- **Instructions for the task**
Reproduce these records with every "common name" switched to "vernacular name" and nothing else altered.

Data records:

****************

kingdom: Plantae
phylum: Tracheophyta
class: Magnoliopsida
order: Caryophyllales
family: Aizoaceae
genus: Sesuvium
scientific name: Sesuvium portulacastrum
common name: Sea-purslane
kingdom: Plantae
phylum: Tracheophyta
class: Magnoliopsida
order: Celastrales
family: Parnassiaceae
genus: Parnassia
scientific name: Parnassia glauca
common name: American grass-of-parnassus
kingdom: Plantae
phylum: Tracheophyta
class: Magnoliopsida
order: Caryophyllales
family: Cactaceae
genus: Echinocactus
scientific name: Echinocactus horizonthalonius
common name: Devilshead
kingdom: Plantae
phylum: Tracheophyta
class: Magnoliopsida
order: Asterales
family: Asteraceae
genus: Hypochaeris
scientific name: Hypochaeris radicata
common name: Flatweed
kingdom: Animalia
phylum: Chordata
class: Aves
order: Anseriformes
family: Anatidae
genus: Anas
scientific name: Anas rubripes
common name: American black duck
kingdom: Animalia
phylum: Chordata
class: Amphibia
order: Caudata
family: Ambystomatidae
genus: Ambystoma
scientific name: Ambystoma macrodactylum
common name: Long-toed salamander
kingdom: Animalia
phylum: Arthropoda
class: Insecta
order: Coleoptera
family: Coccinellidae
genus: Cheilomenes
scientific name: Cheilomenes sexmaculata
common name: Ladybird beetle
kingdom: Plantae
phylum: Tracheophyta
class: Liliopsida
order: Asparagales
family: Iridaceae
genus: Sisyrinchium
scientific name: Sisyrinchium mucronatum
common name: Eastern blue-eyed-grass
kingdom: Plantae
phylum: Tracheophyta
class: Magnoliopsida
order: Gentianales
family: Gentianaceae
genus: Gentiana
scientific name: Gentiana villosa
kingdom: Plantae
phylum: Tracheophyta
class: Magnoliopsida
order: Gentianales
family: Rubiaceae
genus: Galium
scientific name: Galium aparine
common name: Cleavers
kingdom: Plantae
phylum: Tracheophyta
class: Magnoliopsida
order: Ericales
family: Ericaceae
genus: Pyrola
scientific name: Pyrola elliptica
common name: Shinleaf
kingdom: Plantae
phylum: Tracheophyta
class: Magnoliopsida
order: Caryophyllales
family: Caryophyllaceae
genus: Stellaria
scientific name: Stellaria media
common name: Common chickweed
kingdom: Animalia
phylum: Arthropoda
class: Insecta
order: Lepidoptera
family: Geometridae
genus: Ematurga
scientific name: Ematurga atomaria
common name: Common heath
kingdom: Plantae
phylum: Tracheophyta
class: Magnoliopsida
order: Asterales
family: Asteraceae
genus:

****************

- **Task result**
kingdom: Plantae
phylum: Tracheophyta
class: Magnoliopsida
order: Caryophyllales
family: Aizoaceae
genus: Sesuvium
scientific name: Sesuvium portulacastrum
vernacular name: Sea-purslane
kingdom: Plantae
phylum: Tracheophyta
class: Magnoliopsida
order: Celastrales
family: Parnassiaceae
genus: Parnassia
scientific name: Parnassia glauca
vernacular name: American grass-of-parnassus
kingdom: Plantae
phylum: Tracheophyta
class: Magnoliopsida
order: Caryophyllales
family: Cactaceae
genus: Echinocactus
scientific name: Echinocactus horizonthalonius
vernacular name: Devilshead
kingdom: Plantae
phylum: Tracheophyta
class: Magnoliopsida
order: Asterales
family: Asteraceae
genus: Hypochaeris
scientific name: Hypochaeris radicata
vernacular name: Flatweed
kingdom: Animalia
phylum: Chordata
class: Aves
order: Anseriformes
family: Anatidae
genus: Anas
scientific name: Anas rubripes
vernacular name: American black duck
kingdom: Animalia
phylum: Chordata
class: Amphibia
order: Caudata
family: Ambystomatidae
genus: Ambystoma
scientific name: Ambystoma macrodactylum
vernacular name: Long-toed salamander
kingdom: Animalia
phylum: Arthropoda
class: Insecta
order: Coleoptera
family: Coccinellidae
genus: Cheilomenes
scientific name: Cheilomenes sexmaculata
vernacular name: Ladybird beetle
kingdom: Plantae
phylum: Tracheophyta
class: Liliopsida
order: Asparagales
family: Iridaceae
genus: Sisyrinchium
scientific name: Sisyrinchium mucronatum
vernacular name: Eastern blue-eyed-grass
kingdom: Plantae
phylum: Tracheophyta
class: Magnoliopsida
order: Gentianales
family: Gentianaceae
genus: Gentiana
scientific name: Gentiana villosa
kingdom: Plantae
phylum: Tracheophyta
class: Magnoliopsida
order: Gentianales
family: Rubiaceae
genus: Galium
scientific name: Galium aparine
vernacular name: Cleavers
kingdom: Plantae
phylum: Tracheophyta
class: Magnoliopsida
order: Ericales
family: Ericaceae
genus: Pyrola
scientific name: Pyrola elliptica
vernacular name: Shinleaf
kingdom: Plantae
phylum: Tracheophyta
class: Magnoliopsida
order: Caryophyllales
family: Caryophyllaceae
genus: Stellaria
scientific name: Stellaria media
vernacular name: Common chickweed
kingdom: Animalia
phylum: Arthropoda
class: Insecta
order: Lepidoptera
family: Geometridae
genus: Ematurga
scientific name: Ematurga atomaria
vernacular name: Common heath
kingdom: Plantae
phylum: Tracheophyta
class: Magnoliopsida
order: Asterales
family: Asteraceae
genus:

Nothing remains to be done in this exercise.